Cette politique n’est pas intelligente car plus les responsables chassent sur les terres du FN, plus ils perdent leur âme. C’est ce rapport névrosé qui fait que dans l’affaire
des migrants, la France a failli à sa tradition. Il y a tellement de villages dans ce pays qui sont dépeuplés et où on pourrait installer ces populations que l’histoire
et la guerre ont expulsées de leurs pays. Les camps de transit sont de vraies jungles, c’est inhumain la façon dont ces gens sont parqués. Ils ne veulent pas rester en France, ils veulent aller au Royaume-Uni car ils ont de la famille là-bas, souvent ils parlent anglais et pas français. Au lieu de les aider à partir, on les expulse, on les agresse.
 
Que pensez-vous des écrivains arabes contestataires tels que Boualem Sansal ou Kamel Daoud ?

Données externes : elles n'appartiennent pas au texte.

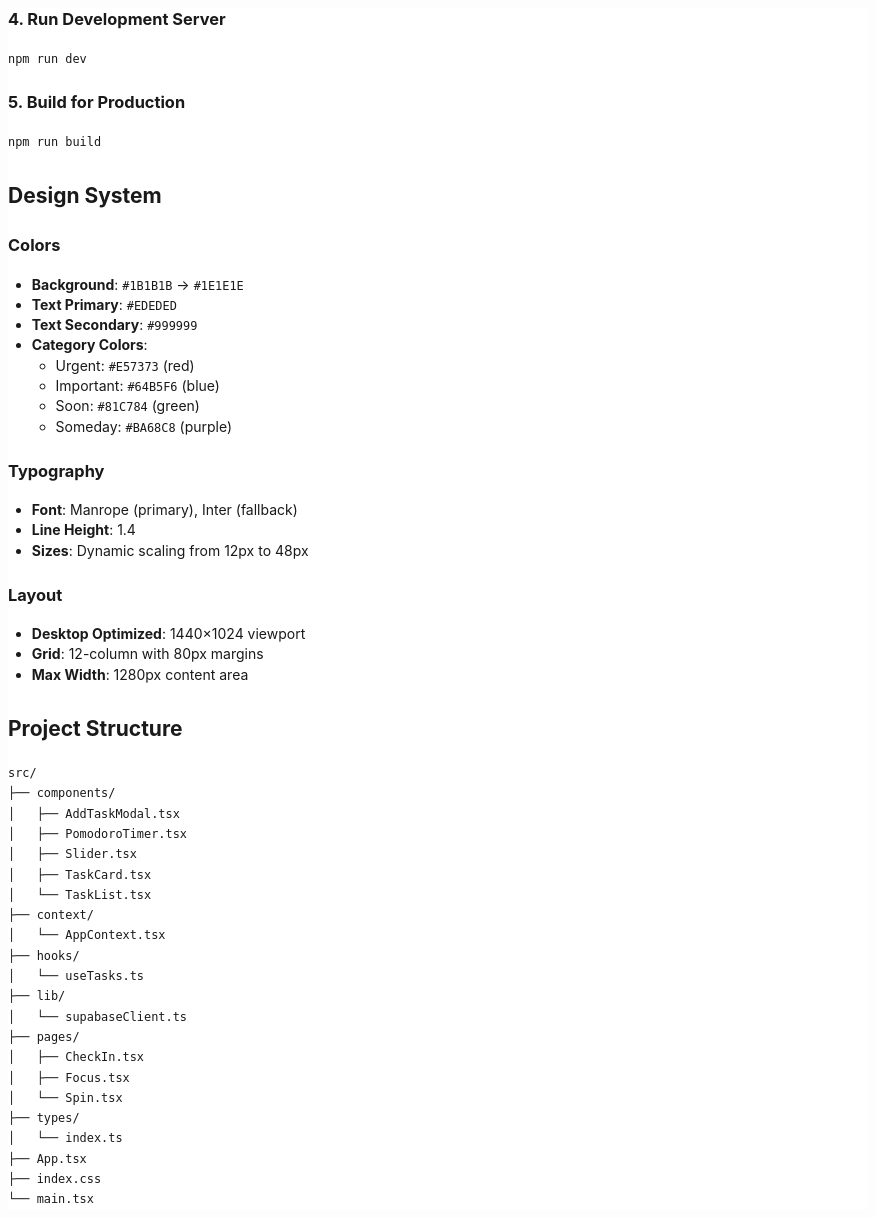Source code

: ### 4. Run Development Server

```bash
npm run dev
```

### 5. Build for Production

```bash
npm run build
```

## Design System

### Colors
- **Background**: `#1B1B1B` → `#1E1E1E`
- **Text Primary**: `#EDEDED`
- **Text Secondary**: `#999999`
- **Category Colors**:
  - Urgent: `#E57373` (red)
  - Important: `#64B5F6` (blue)
  - Soon: `#81C784` (green)
  - Someday: `#BA68C8` (purple)

### Typography
- **Font**: Manrope (primary), Inter (fallback)
- **Line Height**: 1.4
- **Sizes**: Dynamic scaling from 12px to 48px

### Layout
- **Desktop Optimized**: 1440×1024 viewport
- **Grid**: 12-column with 80px margins
- **Max Width**: 1280px content area

## Project Structure

```
src/
├── components/
│   ├── AddTaskModal.tsx
│   ├── PomodoroTimer.tsx
│   ├── Slider.tsx
│   ├── TaskCard.tsx
│   └── TaskList.tsx
├── context/
│   └── AppContext.tsx
├── hooks/
│   └── useTasks.ts
├── lib/
│   └── supabaseClient.ts
├── pages/
│   ├── CheckIn.tsx
│   ├── Focus.tsx
│   └── Spin.tsx
├── types/
│   └── index.ts
├── App.tsx
├── index.css
└── main.tsx
```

Ce sont deux écrivains que j’estime et que j’aime beaucoup. Leurs regards critiques sont très intéressants et très courageux car ils habitent en Algérie, une nation meurtrie qui mérite que son peuple vive mieux. Ils assistent impuissants à une dégradation quotidienne de ce pays qui est dirigé par des gens qui ne font rien pour la population mais tout pour eux-mêmes. Kamel Daoud tient une chronique
dans un journal et Sansal écrit des romans et des essais qui en disent long sur la situation. Actuellement, le premier est l’objet d’une polémique ridicule, il a eu une réaction un peu « rapide » en disant qu’il allait arrêter de s’échiner, alors qu’il ne faut pas donner raison aux imbéciles.